We know that under the constitutional order, no life can be taken without due process of law or procedures established by law. Take for instance, even a person who has been caught red-handed while committing a crime shall be assumed innocent until a court of law proves it otherwise after following the due process of listening to the defense lawyer and the prosecutor and measuring the evidences. Even when the guilt is pronounced, the quantum of punishment differs depending on the seriousness of the pronounced guilt. And only in the case of ‘rarest of the rare’ cases, death penalty can be awarded. That’s the rules of law of a democratic constitutional order that seeks to protect the citizens against archaic practices of the absolute systems wherein the powerful voice decides who is innocent or guilty.
Of course, in a war like situation or armed conflict wherein the constitutional order has limited role, such a protection gets weaken. Even then, there are international protocols that seek to protect people, including the combatants, against the use of unbridled force. Incidentally, the Supreme Court denies that the disturbed condition wherein the AFSPA has been invoked is due to ‘armed rebellion’.

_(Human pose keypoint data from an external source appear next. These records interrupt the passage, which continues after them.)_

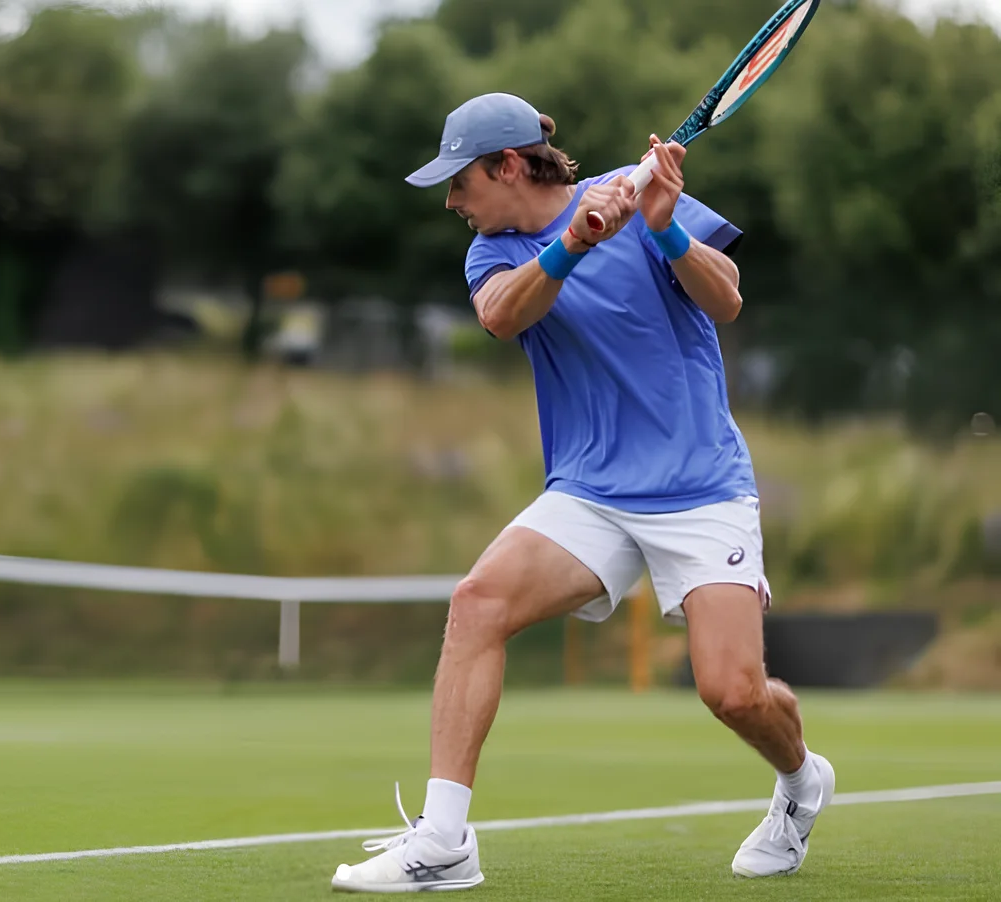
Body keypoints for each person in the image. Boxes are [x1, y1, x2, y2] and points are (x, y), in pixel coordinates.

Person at [330, 92, 834, 893]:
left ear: (506, 165)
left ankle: (803, 782)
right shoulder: (494, 253)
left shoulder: (643, 201)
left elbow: (728, 299)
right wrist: (572, 240)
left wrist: (663, 226)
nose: (453, 203)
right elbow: (501, 316)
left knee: (733, 693)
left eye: (460, 183)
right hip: (590, 493)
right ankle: (445, 841)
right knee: (478, 603)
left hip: (701, 487)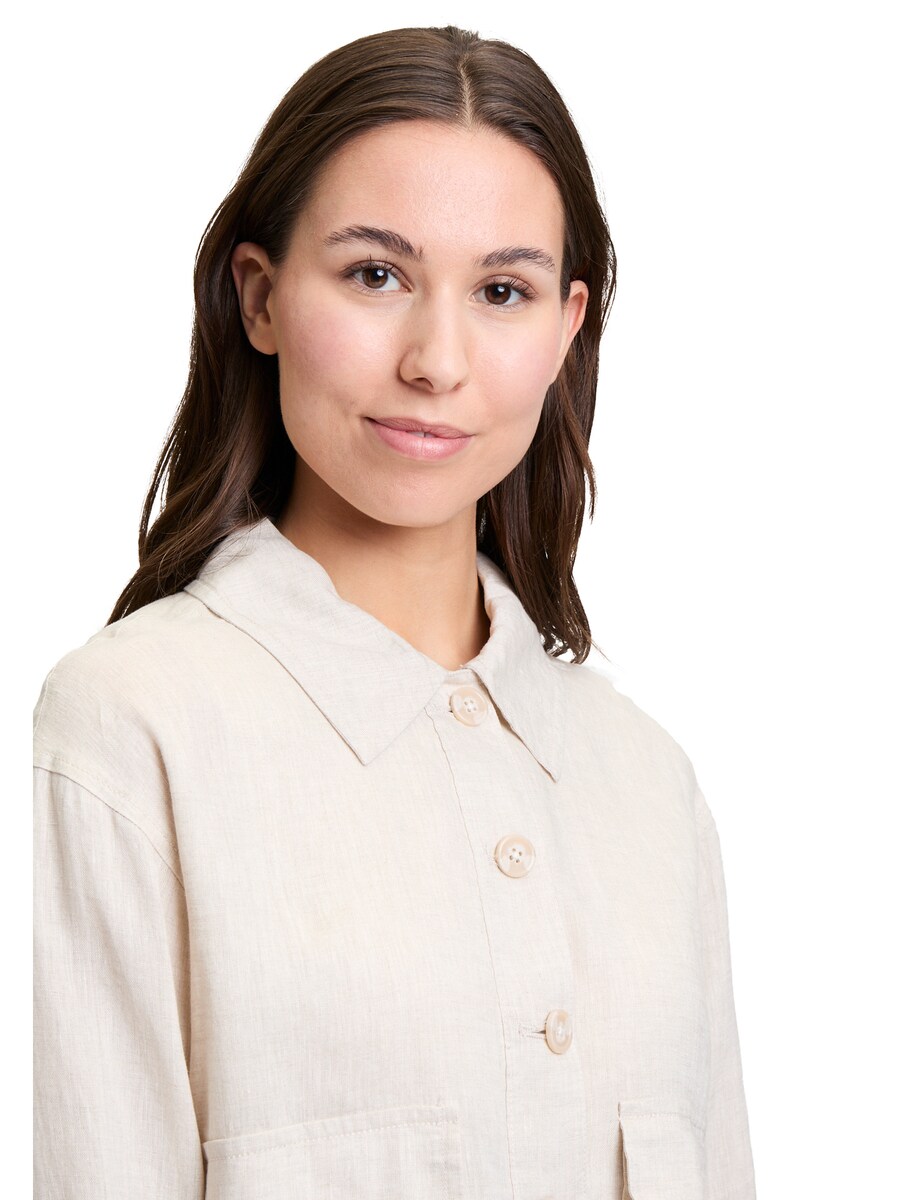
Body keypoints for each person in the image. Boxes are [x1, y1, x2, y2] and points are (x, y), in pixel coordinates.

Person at [33, 24, 756, 1199]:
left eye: (503, 291)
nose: (436, 360)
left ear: (565, 331)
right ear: (260, 298)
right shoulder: (125, 733)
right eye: (376, 275)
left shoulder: (649, 787)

In contrast to the imperatives of such universally accepted norms and institutional mechanism, under the AFSPA, one can be killed on the basis of suspicion, whether one has committed a crime or not. While the Constitution operates in the region and hence its norms and institutional mechanisms (such as noted earlier) seek to protect the life of a citizen in the ‘northeast’, the AFSPA allows the same citizen to be killed on the basis of suspicion, that too irrespective of whether she or he has committed a crime or not. As both the contradictory parameters (that of the Constitution and that of the AFSPA) operate in the region, it creates an ‘exceptional situation’ wherein the personnel of the security forces ‘decide’ whether one can be protected as a citizen under the constitution or killed as a suspect under the AFSPA. In short, it is a ‘rule of decision’ rather than ‘rule of law’. Obviously, the former smacks of truth being determined by those who have power as in the archaic systems.
Unfortunately, it seems that neither these differential markers that set up the ‘northeast’ as the ‘different minority’ nor the ‘state of exception’ that is being used to govern that ‘different minority’, leave alone the systemic distortions of normative and institutional mechanisms that followed, in region have been hardly acknowledged. But the fact remains, any meaningful attempt to address the ‘northeast’ must honestly acknowledge these differential features. And that is the fundamental and difficult challenge for any believer in the idea of India in the ‘mainstream’ or the ‘northeast’. After all, the issue brings out contrasting images of self which call for radical self-introspection and orientation.